Text under study:
So, you’ve got an indoor cat and you’ve read that it’s important to stave off boredom and depression through interactive play. Great! The problem is your cat doesn’t seem all that interested in the toys you’ve provided him or her so far, and you’ve probably bought a lot of them over time. There are actually three main reasons for that. One is age, the other is the toy and the last and most important thing is you’re probably not playing with them the right way.
From Kitten to Cat
When kittens, felines are far more apt to play with toys. Starting at around four months old they gradually begin to lose interest. By the time they’re a year old they’re careening around far less frequently and toys are mostly forgotten. While some cats retain a playful spirit into adulthood with regards to objects and toys, most seem bored and disinterested.
Ok. You’ve tried them all. Nothing works. You’ve got a basket full of like-new cat toys that your cat or cats could care less about. Stop spending money. Get a shoelace, a long piece of yarn or heavy string. Pop off that thin plastic ring that remains on the neck of a gallon jug once you twist the cap off. Or if it has one of those plastic pull-tab rings that you peel away in order to remove the cap, that will work, too. Paper shopping bags and old boxes also work great. Cats actually prefer “toys” like these.
Whether you’ve got a store-bought cat wand with feathers or a shoelace or piece of string doesn’t matter. What does matter is how you employ them. Rather than dangling them directly in your cat’s face and then jerking them away and then taunting them with it again, manipulate the toy in a way that mimics prey behavior. That’s what drives cats. That’s what they’re hardwired for, stalking prey. Prey doesn’t get in a predator’s face and taunt it. Prey scurries, runs and hides.
If you’ve been approaching play as described above, you’ve probably gotten some pretty bored responses, if not downright annoyance on the part of your cat.
When cats hunt they start by quietly and patiently watching. They move on to slow, crouched stalking with a lot of stopping and waiting and progressing along the way before finally pouncing. This is the chase. This is what excites them. Because of this, you want to move the toy or object away from your cat, not fling it in his or her face. Every so often stop and give the object a jiggle or shake. In other words, make it quiver and then hide it from sight before continuing on.
Ultimately, you want to pique their curiosity. Continue to move the toy, string, or whatever it is slowly away from your cat until they begin to stalk it and eventually pounce on it. Let your kitty catch it frequently to encourage play and keep interest levels up. When you’re through, reward your hunter or huntress’s accomplishments with a few small treats.
Cat Toy Tips
It’s a good idea to select a long stick, pole, piece of string or yarn for this game, allowing them plenty of personal space while avoiding getting scratched in the process. Another tip is to not leave interactive toys out for them to see regularly and end up bored with. Finally, if you’re going to purchase cat toys, consider a laser light for them to chase (DON’T ever shine it in their eyes), or the tiny fur-covered mice filled with beads that make noise for sating their hunting instinct.

Excerpted records:
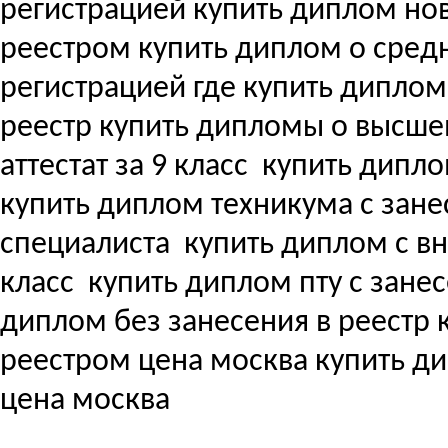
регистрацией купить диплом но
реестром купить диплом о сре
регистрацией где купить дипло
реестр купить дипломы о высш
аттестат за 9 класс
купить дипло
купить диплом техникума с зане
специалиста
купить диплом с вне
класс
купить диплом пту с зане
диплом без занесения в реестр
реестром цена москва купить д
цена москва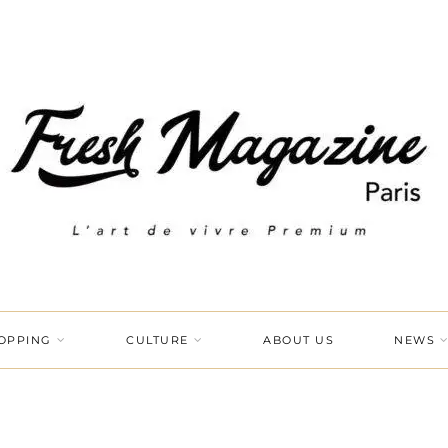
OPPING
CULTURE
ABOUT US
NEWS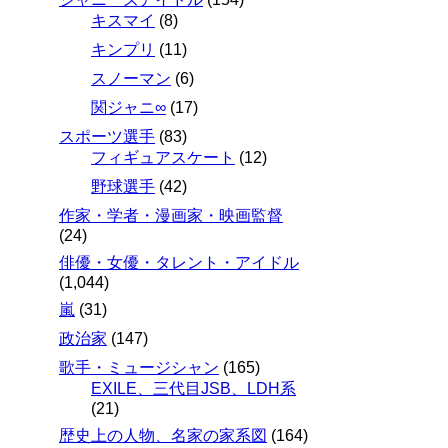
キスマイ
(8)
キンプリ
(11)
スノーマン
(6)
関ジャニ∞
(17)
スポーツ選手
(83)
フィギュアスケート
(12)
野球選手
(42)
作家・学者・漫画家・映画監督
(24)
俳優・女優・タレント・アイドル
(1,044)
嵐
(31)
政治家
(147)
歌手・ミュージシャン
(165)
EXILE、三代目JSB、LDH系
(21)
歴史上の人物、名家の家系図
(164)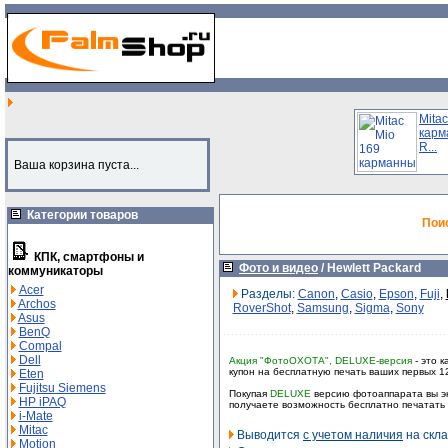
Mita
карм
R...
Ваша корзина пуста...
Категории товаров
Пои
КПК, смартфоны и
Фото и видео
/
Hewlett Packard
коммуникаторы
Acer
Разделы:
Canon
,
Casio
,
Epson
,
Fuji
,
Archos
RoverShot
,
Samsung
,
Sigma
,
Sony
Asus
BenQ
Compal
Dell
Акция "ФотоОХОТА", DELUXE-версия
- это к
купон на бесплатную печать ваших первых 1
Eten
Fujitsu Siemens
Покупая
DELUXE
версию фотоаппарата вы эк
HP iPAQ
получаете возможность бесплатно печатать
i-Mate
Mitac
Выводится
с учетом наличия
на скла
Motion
...
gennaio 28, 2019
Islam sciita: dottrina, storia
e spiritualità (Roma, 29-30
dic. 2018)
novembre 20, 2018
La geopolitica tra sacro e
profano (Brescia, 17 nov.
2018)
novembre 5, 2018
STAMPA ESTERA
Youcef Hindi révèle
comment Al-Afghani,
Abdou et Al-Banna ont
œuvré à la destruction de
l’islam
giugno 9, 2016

Directions:
1. Decide whether each statement agrees with the text on playing with cats, answering yes or no and quoting the words of the text that decide it: (a) kittens start to lose interest in toys at around four months old; (b) the text advises moving the toy toward the cat's face; (c) the text warns against shining a laser light in a cat's eyes.
2. Quote the text on playing with cats starting with "When cats hunt" and going on through "before continuing on.".

Task responses:
1.
(a) Yes: "Starting at around four months old they gradually begin to lose interest."
(b) No: "you want to move the toy or object away from your cat, not fling it in his or her face."
(c) Yes: "DON’T ever shine it in their eyes"

2.
When cats hunt they start by quietly and patiently watching. They move on to slow, crouched stalking with a lot of stopping and waiting and progressing along the way before finally pouncing. This is the chase. This is what excites them. Because of this, you want to move the toy or object away from your cat, not fling it in his or her face. Every so often stop and give the object a jiggle or shake. In other words, make it quiver and then hide it from sight before continuing on.